Bible Basics for Catholics by John Bergsma

Bible Basics for Catholics by John Bergsma

Author:John Bergsma [Bergsma, John]
Language: eng
Format: epub
Publisher: Ave Maria Press
Published: 2015-10-02T05:00:00+00:00


Now, as we’ve seen, this New Covenant spoken of by the prophets includes the restoration and transformation of the Davidic Covenant. The Davidic king is going to return, so let’s put him in with dotted lines:

And, as Ezekiel especially emphasizes, we are going to get a new temple as well:

There. That’s our icon for the New Covenant in the prophets. This is how far we’ve come in salvation history:

Seven

The Grand Finale:

The Eucharistic Covenant

Suggested Reading: Luke 22–24; Acts 1–2

Ezekiel, the last of the three great prophets of the Jewish tradition, finished prophesying around 570 BC. That means it was about 570 years before Jesus appeared in history. What was going on in the meantime?

The prophet Daniel was only a little younger than Ezekiel and prophesied shortly after him. Roughly thirty years after the death of Ezekiel, Daniel received a vision from God that it would take about five hundred years (“seventy weeks of years”) for all the prophecies to be fulfilled (Dn 9:24–27). And so it did.

Of course, a lot happened in that time.

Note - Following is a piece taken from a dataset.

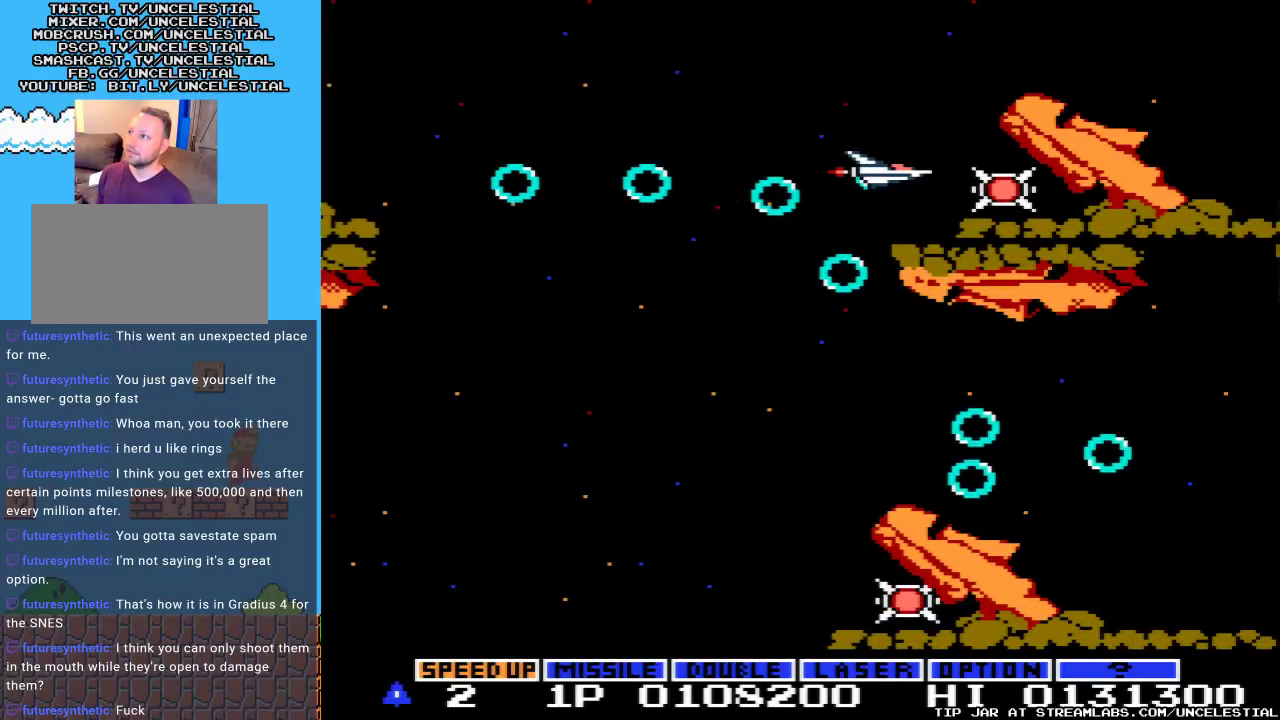
{"buttons": ["A", "DPAD_LEFT"], "events": [[133, "A", "down"], [133, "DPAD_UP", "down"], [333, "A", "up"], [367, "DPAD_LEFT", "down"], [433, "A", "down"], [467, "DPAD_UP", "up"]]}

In 539 BC, about the time Daniel was having his vision, the Persians conquered the Babylonians and took over the Middle East. The Persians were nicer than the Babylonians and let all the captured peoples go home, including the Jews. This is what we call “the return from exile.”

Led by the prince Zerubbabel, the prophet Ezra, the aristocrat Nehemiah, and many other prophets and noblemen, the Jews came back from Babylon in several waves in the late 500s and early 400s. By 515 BC, they had built another temple on the site of the old one, but it was a pretty sorry shack compared to the magnificent building Solomon had put up. But at least they had a place to worship God once again.

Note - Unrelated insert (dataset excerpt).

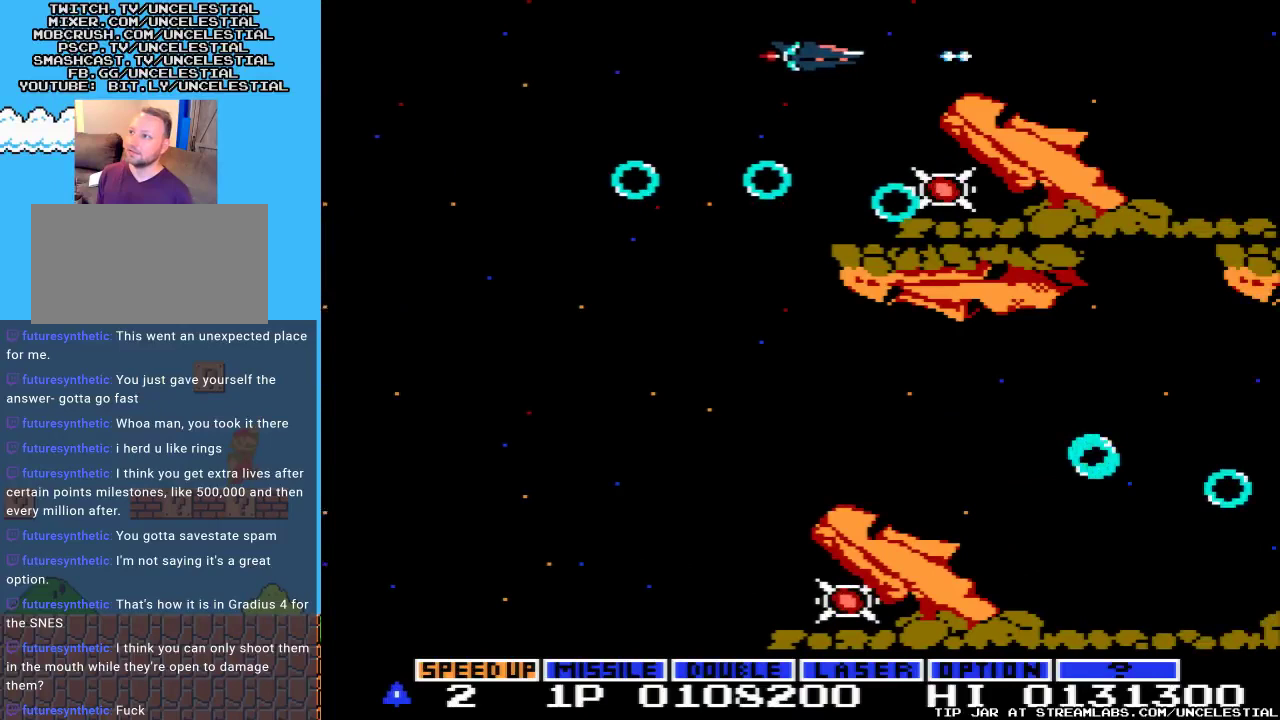
{"buttons": [], "events": [[100, "A", "up"], [167, "A", "down"], [300, "A", "up"], [433, "DPAD_LEFT", "up"]]}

The return from exile was a mixed bag. On the positive side, the Jews had much of their land back, and they had a temple to worship God. On the other hand, they didn’t have a Davidic king on the throne, their temple was a disappointment, and there was no sign of the New Covenant and the glorious New Temple that the prophets had promised. In fact, the Jews weren’t even able to rule themselves. At first they were under the power of the Persians, and then after Alexander the Great swept through the Middle East in the 330s, they were ruled by him and his Greek-speaking successors (1 Mc 1:1–8).

However, two events gave rise to false hopes that the predictions of the great prophets were about to be fulfilled.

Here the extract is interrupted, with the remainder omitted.